== Records supplied ==

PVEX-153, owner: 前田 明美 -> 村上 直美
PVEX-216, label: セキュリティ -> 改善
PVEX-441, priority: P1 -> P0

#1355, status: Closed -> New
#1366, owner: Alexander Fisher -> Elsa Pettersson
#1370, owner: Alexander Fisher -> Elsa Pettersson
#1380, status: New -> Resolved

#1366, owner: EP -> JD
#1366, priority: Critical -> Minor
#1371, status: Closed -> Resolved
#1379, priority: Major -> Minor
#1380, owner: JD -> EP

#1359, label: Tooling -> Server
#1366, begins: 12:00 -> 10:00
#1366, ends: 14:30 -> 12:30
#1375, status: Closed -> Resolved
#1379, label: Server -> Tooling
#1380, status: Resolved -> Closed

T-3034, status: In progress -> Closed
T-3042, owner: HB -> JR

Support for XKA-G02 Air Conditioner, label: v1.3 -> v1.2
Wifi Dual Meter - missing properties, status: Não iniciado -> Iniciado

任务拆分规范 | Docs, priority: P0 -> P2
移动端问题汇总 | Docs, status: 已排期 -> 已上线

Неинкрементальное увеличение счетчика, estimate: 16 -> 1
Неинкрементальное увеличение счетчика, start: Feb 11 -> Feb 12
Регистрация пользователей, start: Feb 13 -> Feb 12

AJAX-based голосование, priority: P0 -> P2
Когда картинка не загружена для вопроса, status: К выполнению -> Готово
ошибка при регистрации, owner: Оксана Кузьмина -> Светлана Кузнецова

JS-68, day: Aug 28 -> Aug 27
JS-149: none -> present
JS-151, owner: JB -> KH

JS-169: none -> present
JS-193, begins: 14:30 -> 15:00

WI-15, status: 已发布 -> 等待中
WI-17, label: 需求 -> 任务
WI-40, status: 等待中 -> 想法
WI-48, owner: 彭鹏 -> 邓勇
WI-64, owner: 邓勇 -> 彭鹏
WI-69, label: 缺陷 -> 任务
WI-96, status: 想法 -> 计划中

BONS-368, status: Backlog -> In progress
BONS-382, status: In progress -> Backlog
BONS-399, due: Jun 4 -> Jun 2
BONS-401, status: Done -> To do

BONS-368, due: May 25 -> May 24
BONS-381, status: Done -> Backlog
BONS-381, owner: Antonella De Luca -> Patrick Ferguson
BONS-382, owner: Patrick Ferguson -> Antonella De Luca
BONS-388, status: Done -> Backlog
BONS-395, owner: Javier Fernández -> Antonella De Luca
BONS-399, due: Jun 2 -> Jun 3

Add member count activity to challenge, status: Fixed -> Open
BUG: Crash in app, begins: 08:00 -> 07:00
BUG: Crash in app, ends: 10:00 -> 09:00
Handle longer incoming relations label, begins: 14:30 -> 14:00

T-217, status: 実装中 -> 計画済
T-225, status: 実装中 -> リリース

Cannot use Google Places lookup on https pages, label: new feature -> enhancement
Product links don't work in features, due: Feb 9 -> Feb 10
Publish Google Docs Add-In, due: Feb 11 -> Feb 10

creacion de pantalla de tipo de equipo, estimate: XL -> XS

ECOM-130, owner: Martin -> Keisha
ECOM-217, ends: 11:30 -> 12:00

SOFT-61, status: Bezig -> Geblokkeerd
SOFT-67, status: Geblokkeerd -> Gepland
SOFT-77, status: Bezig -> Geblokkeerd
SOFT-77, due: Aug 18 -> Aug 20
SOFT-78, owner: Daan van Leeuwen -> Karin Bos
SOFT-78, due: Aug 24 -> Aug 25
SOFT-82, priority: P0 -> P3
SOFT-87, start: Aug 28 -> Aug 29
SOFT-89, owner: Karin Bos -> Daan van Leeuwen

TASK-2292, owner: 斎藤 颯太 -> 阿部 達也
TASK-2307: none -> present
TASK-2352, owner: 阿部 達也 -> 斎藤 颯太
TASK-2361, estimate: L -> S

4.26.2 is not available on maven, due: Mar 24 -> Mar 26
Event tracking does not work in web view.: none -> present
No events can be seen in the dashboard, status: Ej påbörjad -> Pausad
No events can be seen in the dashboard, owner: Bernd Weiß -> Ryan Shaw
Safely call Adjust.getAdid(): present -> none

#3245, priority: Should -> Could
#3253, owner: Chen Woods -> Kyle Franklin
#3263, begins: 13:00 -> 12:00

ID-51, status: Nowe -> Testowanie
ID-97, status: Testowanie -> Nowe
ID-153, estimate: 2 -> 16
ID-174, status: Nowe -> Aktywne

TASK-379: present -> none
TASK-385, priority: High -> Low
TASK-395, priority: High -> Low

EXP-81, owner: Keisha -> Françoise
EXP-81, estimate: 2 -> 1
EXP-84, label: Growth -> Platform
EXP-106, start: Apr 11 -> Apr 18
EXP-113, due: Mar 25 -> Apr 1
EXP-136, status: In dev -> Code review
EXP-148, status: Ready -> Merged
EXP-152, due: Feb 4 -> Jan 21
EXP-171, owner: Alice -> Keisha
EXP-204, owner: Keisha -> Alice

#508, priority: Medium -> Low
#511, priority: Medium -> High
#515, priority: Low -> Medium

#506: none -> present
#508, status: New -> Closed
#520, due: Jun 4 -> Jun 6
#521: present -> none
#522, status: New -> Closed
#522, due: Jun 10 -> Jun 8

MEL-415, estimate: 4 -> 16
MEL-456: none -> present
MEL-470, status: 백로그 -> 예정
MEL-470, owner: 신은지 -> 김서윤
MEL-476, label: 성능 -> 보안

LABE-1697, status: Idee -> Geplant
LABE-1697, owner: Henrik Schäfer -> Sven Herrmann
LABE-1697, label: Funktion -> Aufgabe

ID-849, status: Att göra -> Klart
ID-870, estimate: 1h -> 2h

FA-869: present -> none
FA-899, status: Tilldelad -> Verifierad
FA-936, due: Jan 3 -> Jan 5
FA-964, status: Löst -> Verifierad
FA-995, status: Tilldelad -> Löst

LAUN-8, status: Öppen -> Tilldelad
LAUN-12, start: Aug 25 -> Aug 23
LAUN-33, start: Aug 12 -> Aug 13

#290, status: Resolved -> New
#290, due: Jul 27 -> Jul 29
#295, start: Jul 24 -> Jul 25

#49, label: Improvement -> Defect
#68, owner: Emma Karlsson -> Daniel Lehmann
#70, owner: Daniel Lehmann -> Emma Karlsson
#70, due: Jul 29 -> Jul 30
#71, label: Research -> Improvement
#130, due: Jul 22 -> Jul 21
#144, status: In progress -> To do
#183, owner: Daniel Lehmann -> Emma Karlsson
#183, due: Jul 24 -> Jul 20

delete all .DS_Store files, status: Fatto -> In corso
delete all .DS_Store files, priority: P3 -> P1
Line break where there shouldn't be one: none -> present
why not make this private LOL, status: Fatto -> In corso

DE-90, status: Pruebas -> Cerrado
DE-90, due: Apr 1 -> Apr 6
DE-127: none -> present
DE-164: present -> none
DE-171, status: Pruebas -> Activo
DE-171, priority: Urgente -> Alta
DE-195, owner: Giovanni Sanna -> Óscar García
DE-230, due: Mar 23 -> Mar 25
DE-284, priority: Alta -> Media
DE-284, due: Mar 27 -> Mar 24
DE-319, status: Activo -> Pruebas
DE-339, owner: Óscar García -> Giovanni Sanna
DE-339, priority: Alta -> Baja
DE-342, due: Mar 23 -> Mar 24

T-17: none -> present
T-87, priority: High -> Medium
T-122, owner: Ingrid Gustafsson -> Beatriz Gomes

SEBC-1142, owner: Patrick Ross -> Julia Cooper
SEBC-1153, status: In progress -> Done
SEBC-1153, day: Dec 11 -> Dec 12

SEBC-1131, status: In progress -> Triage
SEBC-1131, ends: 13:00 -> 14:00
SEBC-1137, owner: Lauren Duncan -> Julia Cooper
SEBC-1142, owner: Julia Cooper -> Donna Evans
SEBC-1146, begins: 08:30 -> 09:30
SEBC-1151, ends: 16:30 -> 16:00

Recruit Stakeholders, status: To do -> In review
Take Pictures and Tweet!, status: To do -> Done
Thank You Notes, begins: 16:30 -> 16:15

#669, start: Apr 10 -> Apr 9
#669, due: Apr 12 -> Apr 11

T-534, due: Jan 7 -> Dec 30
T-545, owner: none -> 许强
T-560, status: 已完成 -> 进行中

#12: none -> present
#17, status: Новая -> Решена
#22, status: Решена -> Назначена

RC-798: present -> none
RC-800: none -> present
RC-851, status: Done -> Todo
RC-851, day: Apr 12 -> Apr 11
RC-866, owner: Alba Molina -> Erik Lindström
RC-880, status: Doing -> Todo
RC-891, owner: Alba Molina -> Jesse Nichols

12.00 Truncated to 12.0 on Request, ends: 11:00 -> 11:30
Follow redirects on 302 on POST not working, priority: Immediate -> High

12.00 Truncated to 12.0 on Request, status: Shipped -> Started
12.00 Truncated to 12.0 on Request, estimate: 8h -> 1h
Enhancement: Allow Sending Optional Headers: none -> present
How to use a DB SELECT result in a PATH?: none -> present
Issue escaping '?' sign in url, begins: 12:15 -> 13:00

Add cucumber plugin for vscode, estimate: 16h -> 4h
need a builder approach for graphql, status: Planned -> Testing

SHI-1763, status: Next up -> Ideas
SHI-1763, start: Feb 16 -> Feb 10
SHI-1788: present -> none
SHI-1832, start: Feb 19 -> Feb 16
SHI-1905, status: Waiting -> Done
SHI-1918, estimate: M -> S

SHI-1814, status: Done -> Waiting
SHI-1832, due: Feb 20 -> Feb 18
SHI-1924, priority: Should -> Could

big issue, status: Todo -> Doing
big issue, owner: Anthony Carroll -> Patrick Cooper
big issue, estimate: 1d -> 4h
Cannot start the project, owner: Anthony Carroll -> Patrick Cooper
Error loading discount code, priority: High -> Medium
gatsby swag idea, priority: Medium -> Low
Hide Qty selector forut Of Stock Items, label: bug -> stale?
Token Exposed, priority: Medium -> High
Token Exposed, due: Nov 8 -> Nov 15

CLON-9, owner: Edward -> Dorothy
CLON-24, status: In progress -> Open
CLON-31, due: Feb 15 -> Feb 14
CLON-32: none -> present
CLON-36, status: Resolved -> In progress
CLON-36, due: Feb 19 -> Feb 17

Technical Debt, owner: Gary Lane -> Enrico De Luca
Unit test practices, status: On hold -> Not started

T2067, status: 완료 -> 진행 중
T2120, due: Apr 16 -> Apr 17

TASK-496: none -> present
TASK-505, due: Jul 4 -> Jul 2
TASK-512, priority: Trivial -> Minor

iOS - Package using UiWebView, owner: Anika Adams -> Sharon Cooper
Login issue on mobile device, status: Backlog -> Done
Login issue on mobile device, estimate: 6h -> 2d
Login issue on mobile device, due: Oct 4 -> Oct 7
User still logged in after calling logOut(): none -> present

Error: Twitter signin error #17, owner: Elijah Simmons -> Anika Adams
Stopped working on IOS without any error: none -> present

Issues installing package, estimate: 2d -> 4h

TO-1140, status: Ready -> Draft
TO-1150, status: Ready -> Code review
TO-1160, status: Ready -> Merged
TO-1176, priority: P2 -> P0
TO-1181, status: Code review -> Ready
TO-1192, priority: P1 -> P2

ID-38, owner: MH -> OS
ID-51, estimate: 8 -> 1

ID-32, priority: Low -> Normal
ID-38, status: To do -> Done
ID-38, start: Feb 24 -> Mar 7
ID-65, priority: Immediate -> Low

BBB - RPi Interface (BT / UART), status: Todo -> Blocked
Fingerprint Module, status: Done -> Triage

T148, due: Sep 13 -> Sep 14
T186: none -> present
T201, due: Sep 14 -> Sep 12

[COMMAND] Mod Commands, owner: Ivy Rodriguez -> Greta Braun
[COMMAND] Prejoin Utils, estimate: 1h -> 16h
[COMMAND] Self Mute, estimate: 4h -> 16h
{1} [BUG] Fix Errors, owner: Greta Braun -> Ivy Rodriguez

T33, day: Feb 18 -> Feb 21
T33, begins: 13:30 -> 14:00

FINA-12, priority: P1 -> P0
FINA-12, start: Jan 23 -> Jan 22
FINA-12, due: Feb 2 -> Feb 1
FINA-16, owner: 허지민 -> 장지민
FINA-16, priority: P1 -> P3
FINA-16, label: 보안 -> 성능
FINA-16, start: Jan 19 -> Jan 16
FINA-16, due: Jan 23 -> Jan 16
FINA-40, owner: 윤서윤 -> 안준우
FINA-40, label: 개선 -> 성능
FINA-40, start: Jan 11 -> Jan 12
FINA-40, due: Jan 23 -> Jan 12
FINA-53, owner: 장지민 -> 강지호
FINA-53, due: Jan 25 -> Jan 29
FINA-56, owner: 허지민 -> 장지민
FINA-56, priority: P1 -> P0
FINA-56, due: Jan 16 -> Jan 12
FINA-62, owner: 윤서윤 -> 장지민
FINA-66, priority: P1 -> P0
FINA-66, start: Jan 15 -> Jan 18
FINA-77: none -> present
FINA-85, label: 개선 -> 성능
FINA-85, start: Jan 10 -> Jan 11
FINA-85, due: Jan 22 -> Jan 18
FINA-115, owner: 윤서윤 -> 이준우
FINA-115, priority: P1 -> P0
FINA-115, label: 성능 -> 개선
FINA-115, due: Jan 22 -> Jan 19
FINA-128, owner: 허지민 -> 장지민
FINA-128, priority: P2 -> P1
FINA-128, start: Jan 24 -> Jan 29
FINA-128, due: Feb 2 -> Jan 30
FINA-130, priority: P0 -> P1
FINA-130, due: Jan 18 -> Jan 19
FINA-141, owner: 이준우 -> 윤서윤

== Exercise goal ==
The listing above holds a line with "SHI-1832, start: Feb 19 -> Feb 16" and a line with "big issue, estimate: 1d -> 4h". Print the stretch from the first through the second, exactly and alone.

== Answer to this problem ==
SHI-1832, start: Feb 19 -> Feb 16
SHI-1905, status: Waiting -> Done
SHI-1918, estimate: M -> S

SHI-1814, status: Done -> Waiting
SHI-1832, due: Feb 20 -> Feb 18
SHI-1924, priority: Should -> Could

big issue, status: Todo -> Doing
big issue, owner: Anthony Carroll -> Patrick Cooper
big issue, estimate: 1d -> 4h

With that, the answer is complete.